É com grande pesar e tristeza que escrevo estas palavras. É impossível começar por exprimir o quão horrível e revoltantes acontecimentos como aqueles que aconteceram em Nice são. Mas não pretendo ficar de luto, chorar ou rezar; não culpo nenhum país, etnia ou, sequer, religião.

Apesar das linhas anteriores, não irei referir especificamente o que aconteceu em Nice nem irei falar os incontáveis ataques que testemunhámos nos últimos anos. Foram demasiados aqueles que aconteceram e demasiado poucos aqueles que receberam cobertura dos media. Isto é sobre todos os ataques que ficaram na obscuridade e todos aqueles que, por acontecerem na Europa, foram transmitidos para quase todos os lares do mundo.

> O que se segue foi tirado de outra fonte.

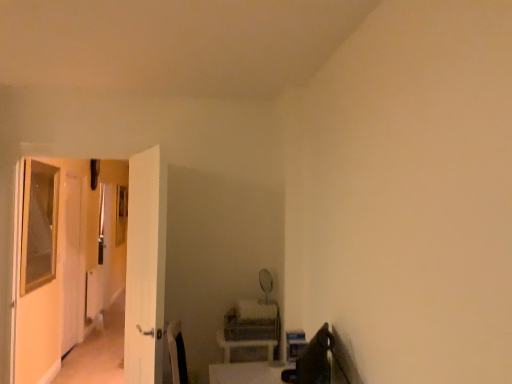
At what (x,y) coordinates should I click in order to perform the action: click on clear glass screen door at left, positioned as the 2th screen door in right-to-left order. Please return your answer as a coordinate pair (x, y). The height and width of the screenshot is (384, 512). Looking at the image, I should click on (71, 262).

Measure the distance between point [71,277] and camera.

The depth of point [71,277] is 4.70 meters.

I want to click on white glossy table at lower center, so click(246, 373).

Considering the sizes of objects white glossy table at lower center and white glossy door at left, placed as the first screen door when sorted from front to back, in the image provided, who is wider, white glossy table at lower center or white glossy door at left, placed as the first screen door when sorted from front to back,?

white glossy table at lower center is wider.

Which object is positioned more to the left, white glossy table at lower center or white glossy door at left, placed as the first screen door when sorted from front to back?

Positioned to the left is white glossy door at left, placed as the first screen door when sorted from front to back.

From the image's perspective, would you say white glossy table at lower center is positioned over white glossy door at left, marked as the 2th screen door in a left-to-right arrangement?

No, from the image's perspective, white glossy table at lower center is not on top of white glossy door at left, marked as the 2th screen door in a left-to-right arrangement.

Considering the positions of objects white glossy door at left, marked as the 2th screen door in a left-to-right arrangement, and green fabric swivel chair at lower right in the image provided, who is more to the right, white glossy door at left, marked as the 2th screen door in a left-to-right arrangement, or green fabric swivel chair at lower right?

From the viewer's perspective, green fabric swivel chair at lower right appears more on the right side.

Is white glossy door at left, the 1th screen door positioned from the right, taller or shorter than green fabric swivel chair at lower right?

Clearly, white glossy door at left, the 1th screen door positioned from the right, is taller compared to green fabric swivel chair at lower right.

Which is in front, point (128, 321) or point (313, 353)?

The point (313, 353) is closer to the camera.

Is white glossy door at left, which is the second screen door in back-to-front order, bigger than green fabric swivel chair at lower right?

Yes.

Which of these two, clear glass screen door at left, which is the 2th screen door in front-to-back order, or white glossy door at left, marked as the 2th screen door in a left-to-right arrangement, stands taller?

clear glass screen door at left, which is the 2th screen door in front-to-back order.

Considering the relative positions of clear glass screen door at left, which is the first screen door from left to right, and white glossy door at left, marked as the 2th screen door in a left-to-right arrangement, in the image provided, is clear glass screen door at left, which is the first screen door from left to right, to the right of white glossy door at left, marked as the 2th screen door in a left-to-right arrangement, from the viewer's perspective?

Incorrect, clear glass screen door at left, which is the first screen door from left to right, is not on the right side of white glossy door at left, marked as the 2th screen door in a left-to-right arrangement.

Looking at this image, is clear glass screen door at left, positioned as the 2th screen door in right-to-left order, looking in the opposite direction of white glossy door at left, placed as the first screen door when sorted from front to back?

No, clear glass screen door at left, positioned as the 2th screen door in right-to-left order, is not facing away from white glossy door at left, placed as the first screen door when sorted from front to back.

Considering the sizes of objects clear glass screen door at left, positioned as the 2th screen door in right-to-left order, and white glossy door at left, placed as the first screen door when sorted from front to back, in the image provided, who is thinner, clear glass screen door at left, positioned as the 2th screen door in right-to-left order, or white glossy door at left, placed as the first screen door when sorted from front to back,?

Thinner between the two is clear glass screen door at left, positioned as the 2th screen door in right-to-left order.

From the picture: Would you consider green fabric swivel chair at lower right to be distant from white glossy table at lower center?

No.

From a real-world perspective, is green fabric swivel chair at lower right positioned under white glossy table at lower center based on gravity?

No.

How far apart are green fabric swivel chair at lower right and white glossy table at lower center?

A distance of 12.04 inches exists between green fabric swivel chair at lower right and white glossy table at lower center.

Would you say white glossy table at lower center is part of green fabric swivel chair at lower right's contents?

No, white glossy table at lower center is not a part of green fabric swivel chair at lower right.

Does white glossy door at left, placed as the first screen door when sorted from front to back, have a larger size compared to white glossy table at lower center?

Indeed, white glossy door at left, placed as the first screen door when sorted from front to back, has a larger size compared to white glossy table at lower center.

From a real-world perspective, is white glossy door at left, the 1th screen door positioned from the right, under white glossy table at lower center?

Incorrect, from a real-world perspective, white glossy door at left, the 1th screen door positioned from the right, is higher than white glossy table at lower center.

Based on the photo, considering the relative sizes of white glossy door at left, placed as the first screen door when sorted from front to back, and white glossy table at lower center in the image provided, is white glossy door at left, placed as the first screen door when sorted from front to back, wider than white glossy table at lower center?

In fact, white glossy door at left, placed as the first screen door when sorted from front to back, might be narrower than white glossy table at lower center.

Which object is closer to the camera taking this photo, white glossy table at lower center or green fabric swivel chair at lower right?

Positioned in front is green fabric swivel chair at lower right.

Is white glossy table at lower center not within green fabric swivel chair at lower right?

Indeed, white glossy table at lower center is completely outside green fabric swivel chair at lower right.

Is white glossy table at lower center with green fabric swivel chair at lower right?

No, white glossy table at lower center is not touching green fabric swivel chair at lower right.

Is white glossy table at lower center to the left or to the right of green fabric swivel chair at lower right in the image?

white glossy table at lower center is to the left of green fabric swivel chair at lower right.

Does clear glass screen door at left, which is the first screen door from left to right, have a greater width compared to green fabric swivel chair at lower right?

Incorrect, the width of clear glass screen door at left, which is the first screen door from left to right, does not surpass that of green fabric swivel chair at lower right.

Considering the sizes of objects clear glass screen door at left, which is the first screen door from left to right, and green fabric swivel chair at lower right in the image provided, who is shorter, clear glass screen door at left, which is the first screen door from left to right, or green fabric swivel chair at lower right?

With less height is green fabric swivel chair at lower right.

In the scene shown: Is the position of clear glass screen door at left, the 1th screen door positioned from the back, more distant than that of green fabric swivel chair at lower right?

Yes, the depth of clear glass screen door at left, the 1th screen door positioned from the back, is greater than that of green fabric swivel chair at lower right.

Is clear glass screen door at left, the 1th screen door positioned from the back, situated inside green fabric swivel chair at lower right or outside?

clear glass screen door at left, the 1th screen door positioned from the back, is not enclosed by green fabric swivel chair at lower right.

Identify the location of table located below the white glossy door at left, the 1th screen door positioned from the right (from the image's perspective). (246, 373).

There is a green fabric swivel chair at lower right. Where is `the 2nd screen door above it (from the image's perspective)`? This screenshot has width=512, height=384. the 2nd screen door above it (from the image's perspective) is located at coordinates (145, 267).

When comparing their distances from white glossy door at left, the 1th screen door positioned from the right, does green fabric swivel chair at lower right or white glossy table at lower center seem further?

Among the two, green fabric swivel chair at lower right is located further to white glossy door at left, the 1th screen door positioned from the right.

From the image, which object appears to be nearer to clear glass screen door at left, the 1th screen door positioned from the back, white glossy door at left, marked as the 2th screen door in a left-to-right arrangement, or white glossy table at lower center?

white glossy door at left, marked as the 2th screen door in a left-to-right arrangement.

Based on their spatial positions, is white glossy table at lower center or white glossy door at left, which is the second screen door in back-to-front order, closer to green fabric swivel chair at lower right?

white glossy table at lower center is closer to green fabric swivel chair at lower right.

When comparing their distances from white glossy door at left, marked as the 2th screen door in a left-to-right arrangement, does green fabric swivel chair at lower right or clear glass screen door at left, the 1th screen door positioned from the back, seem closer?

The object closer to white glossy door at left, marked as the 2th screen door in a left-to-right arrangement, is green fabric swivel chair at lower right.

Estimate the real-world distances between objects in this image. Which object is further from green fabric swivel chair at lower right, white glossy table at lower center or clear glass screen door at left, the 1th screen door positioned from the back?

clear glass screen door at left, the 1th screen door positioned from the back.

In the scene shown: Considering their positions, is white glossy table at lower center positioned closer to clear glass screen door at left, the 1th screen door positioned from the back, than green fabric swivel chair at lower right?

white glossy table at lower center.

From the image, which object appears to be nearer to white glossy table at lower center, white glossy door at left, the 1th screen door positioned from the right, or green fabric swivel chair at lower right?

green fabric swivel chair at lower right is positioned closer to the anchor white glossy table at lower center.

Looking at the image, which one is located further to clear glass screen door at left, which is the first screen door from left to right, white glossy table at lower center or white glossy door at left, the 1th screen door positioned from the right?

white glossy table at lower center lies further to clear glass screen door at left, which is the first screen door from left to right, than the other object.

In order to click on table located between white glossy door at left, marked as the 2th screen door in a left-to-right arrangement, and green fabric swivel chair at lower right in the left-right direction in this screenshot , I will do `click(246, 373)`.

Locate an element on the screen. This screenshot has width=512, height=384. screen door located between white glossy table at lower center and clear glass screen door at left, which is the first screen door from left to right, in the depth direction is located at coordinates (145, 267).

Image resolution: width=512 pixels, height=384 pixels. I want to click on screen door located between green fabric swivel chair at lower right and clear glass screen door at left, positioned as the 2th screen door in right-to-left order, in the depth direction, so click(x=145, y=267).

Locate an element on the screen. table positioned between green fabric swivel chair at lower right and clear glass screen door at left, which is the 2th screen door in front-to-back order, from near to far is located at coordinates (x=246, y=373).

Vivemos num mundo em mudança, mas quase parece que em vez de evoluir estamos a retroceder. Vivemos num mundo que promove igualdade, prega liberdade, mas ao mesmo tempo não lutamos contra a intolerância; pelo menos não como devíamos, como podíamos. Ensinamos as crianças a respeitar e até a amar o próximo mas a maior parte de nós fá-lo como uma obrigação moral. A maior parte de nós é ainda alimentado pelo preconceito e estereótipos, não gostando “dos pretos” ou encolhendo aquando da passagem de um Muçulmano. Pequenas ações, pequenos pensamentos como este acumulam-se numa mentalidade intolerante.

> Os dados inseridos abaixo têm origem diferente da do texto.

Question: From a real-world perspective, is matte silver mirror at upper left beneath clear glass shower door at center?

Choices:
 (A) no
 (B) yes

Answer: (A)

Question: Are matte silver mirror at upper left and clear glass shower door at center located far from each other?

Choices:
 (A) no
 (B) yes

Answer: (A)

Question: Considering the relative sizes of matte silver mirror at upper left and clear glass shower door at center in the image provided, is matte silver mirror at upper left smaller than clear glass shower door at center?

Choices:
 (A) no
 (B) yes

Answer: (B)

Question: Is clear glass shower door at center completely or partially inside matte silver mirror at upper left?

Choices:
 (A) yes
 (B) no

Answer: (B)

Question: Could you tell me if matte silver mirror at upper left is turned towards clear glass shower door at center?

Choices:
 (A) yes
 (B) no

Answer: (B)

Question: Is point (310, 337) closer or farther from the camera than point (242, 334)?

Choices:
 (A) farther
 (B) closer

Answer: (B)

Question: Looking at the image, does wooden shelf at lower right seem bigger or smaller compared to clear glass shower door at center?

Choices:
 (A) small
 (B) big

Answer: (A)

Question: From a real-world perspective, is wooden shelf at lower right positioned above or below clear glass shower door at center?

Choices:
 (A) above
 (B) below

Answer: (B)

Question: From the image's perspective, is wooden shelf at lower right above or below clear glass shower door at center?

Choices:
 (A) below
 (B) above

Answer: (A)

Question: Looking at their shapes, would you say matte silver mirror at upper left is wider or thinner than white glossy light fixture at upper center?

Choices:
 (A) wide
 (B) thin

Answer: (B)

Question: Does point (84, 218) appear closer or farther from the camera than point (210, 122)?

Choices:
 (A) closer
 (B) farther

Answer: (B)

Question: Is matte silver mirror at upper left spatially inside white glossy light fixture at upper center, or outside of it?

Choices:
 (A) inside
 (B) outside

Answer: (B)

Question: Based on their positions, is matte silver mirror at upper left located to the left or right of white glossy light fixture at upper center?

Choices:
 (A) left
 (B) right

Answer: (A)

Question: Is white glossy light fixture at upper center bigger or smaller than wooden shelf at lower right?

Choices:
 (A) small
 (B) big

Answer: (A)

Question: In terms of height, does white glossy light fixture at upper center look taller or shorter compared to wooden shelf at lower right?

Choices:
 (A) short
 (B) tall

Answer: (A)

Qualquer um que proclame como solução para esta luta incansável a guerra, não é senão o seu próprio inimigo. Pois existem aí pessoas inocentes que esperam o dia em que finalmente serão livres. Devemos destruir as suas casas, matar as suas famílias, tomar a suas vidas como danos colaterais? Recuso-me a ouvir que esse teria que ser o preço a pagar: uma vida pela outra. Temos todos o mesmo valor e como tal todos temos o mesmo direito a viver livres, desde que não interfiramos com a liberdade de qualquer outro.

Disse antes que não culpava nenhuma etnia ou religião. Conforta-me saber que não sou o único, mas ainda existem demasiados que culpam Muçulmanos pelas ações de um grupo de extremistas odiados até pelos da sua própria fé. Os Muçulmanos têm na sua maioria tanta culpa como qualquer um de nós.

Vamos por isso lutar contra isto da melhor forma que conseguimos. Vamos lutar não com armas, mas com ações, com palavras, com tolerância. Um dos homens mais inteligentes que alguma vez viveu disse:

“Não podes ensinar nada a um homem, apenas podes ajudá-lo a encontrar isso dentro de si.”

– Galileo Galilei

Acredito profundamente que todos temos aquela tolerância, aquele amor dentro de nós próprios e que se nos esforçarmos conseguiremos encontrá-la.

Tiremos um momento para refletir sobre todos aqueles que foram perdidos. Para nos apiedarmos das vítimas de todos os ataques que aconteceram até ao dia de hoje, ataques os quais ouvimos falar e ataques que serão para sempre desconhecidos. Rezemos se para tal estivermos inclinados, choremos se tal tivermos que fazer. Recordemos todos aqueles que foram e são afetados por todas as guerras que estão a decorrer no nosso mundo. E depois lembremo-nos que ainda estamos vivos. Lembremo-nos  que ainda temos oportunidade de corrigir o mundo, de fazer paz e não guerra.